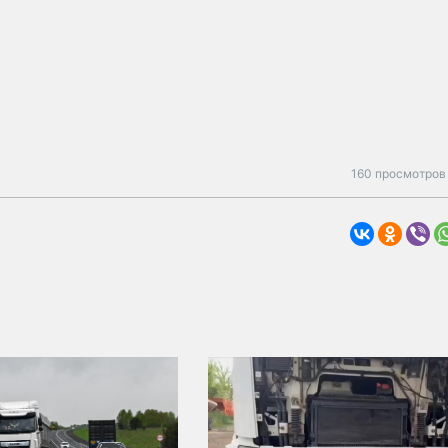
160 просмотров 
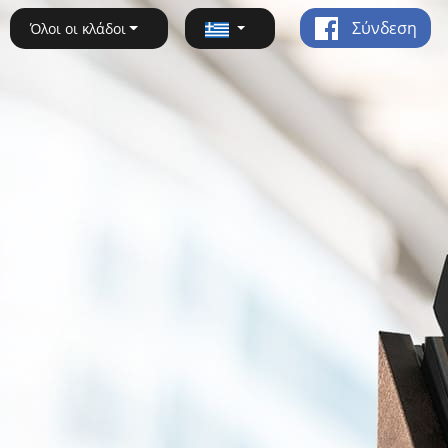
Σύνδεση
Όλοι οι κλάδοι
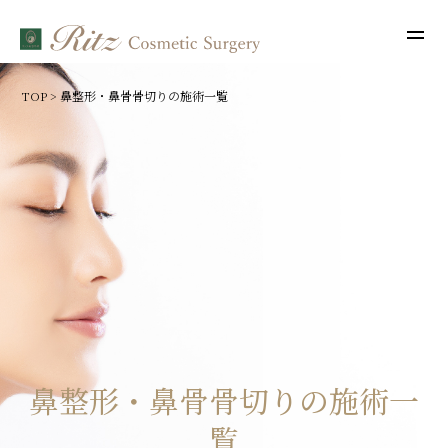
TOP
>
鼻整形・鼻骨骨切りの施術一覧
鼻整形・鼻骨骨切りの施術一
覧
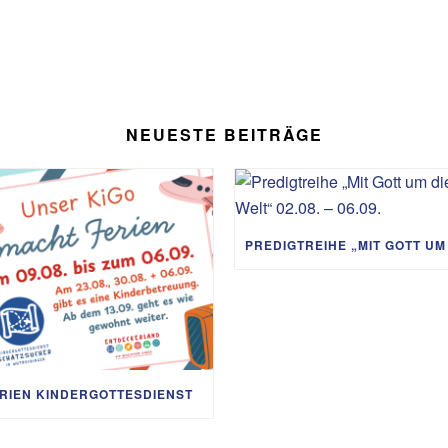
NEUESTE BEITRÄGE
RIEN KINDERGOTTESDIENST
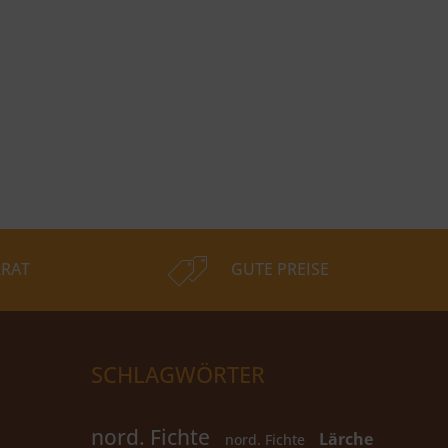
RAT
GUTE PREISE
SCHLAGWÖRTER
nord. Fichte
Lärche
nord. Fichte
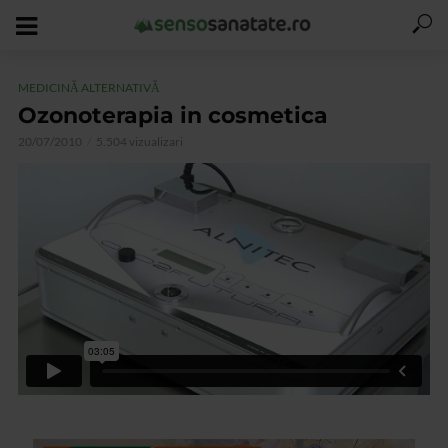
MEDICINĂ ALTERNATIVĂ
Ozonoterapia in cosmetica
20/07/2010
5.504 vizualizari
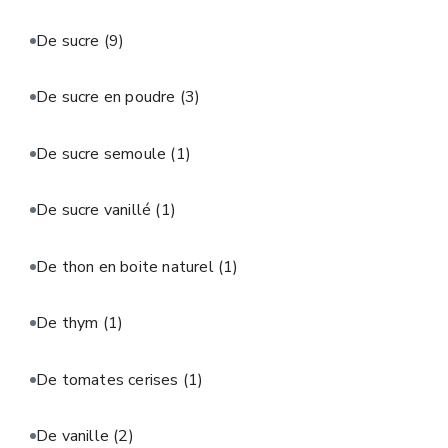
De sucre
(9)
De sucre en poudre
(3)
De sucre semoule
(1)
De sucre vanillé
(1)
De thon en boite naturel
(1)
De thym
(1)
De tomates cerises
(1)
De vanille
(2)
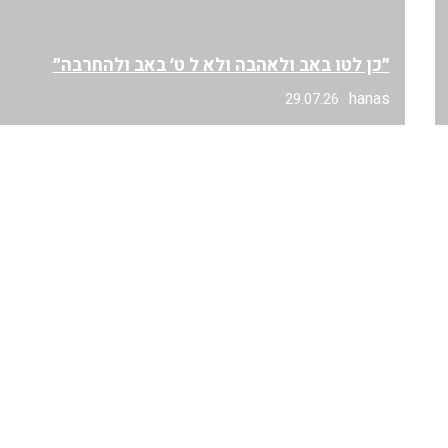
״כן לטו באב ולאהבה ולא ל ט׳ באב ולהחרבה״
hanas
29.07.26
################
Once the pictures are removed, write out all of the entries above exactly.

160 просмотров 
Σύνδεση
Όλοι οι κλάδοι
TOP
>
鼻整形・鼻骨骨切りの施術一覧
鼻整形・鼻骨骨切りの施術一
覧
NEUESTE BEITRÄGE
RIEN KINDERGOTTESDIENST
RAT
GUTE PREISE
SCHLAGWÖRTER
nord. Fichte
Lärche
nord. Fichte
MEDICINĂ ALTERNATIVĂ
Ozonoterapia in cosmetica
20/07/2010
5.504 vizualizari
De sucre
(9)
De sucre en poudre
(3)
De sucre semoule
(1)
De sucre vanillé
(1)
De thon en boite naturel
(1)
De thym
(1)
De tomates cerises
(1)
De vanille
(2)
״כן לטו באב ולאהבה ולא ל ט׳ באב ולהחרבה״
hanas
29.07.26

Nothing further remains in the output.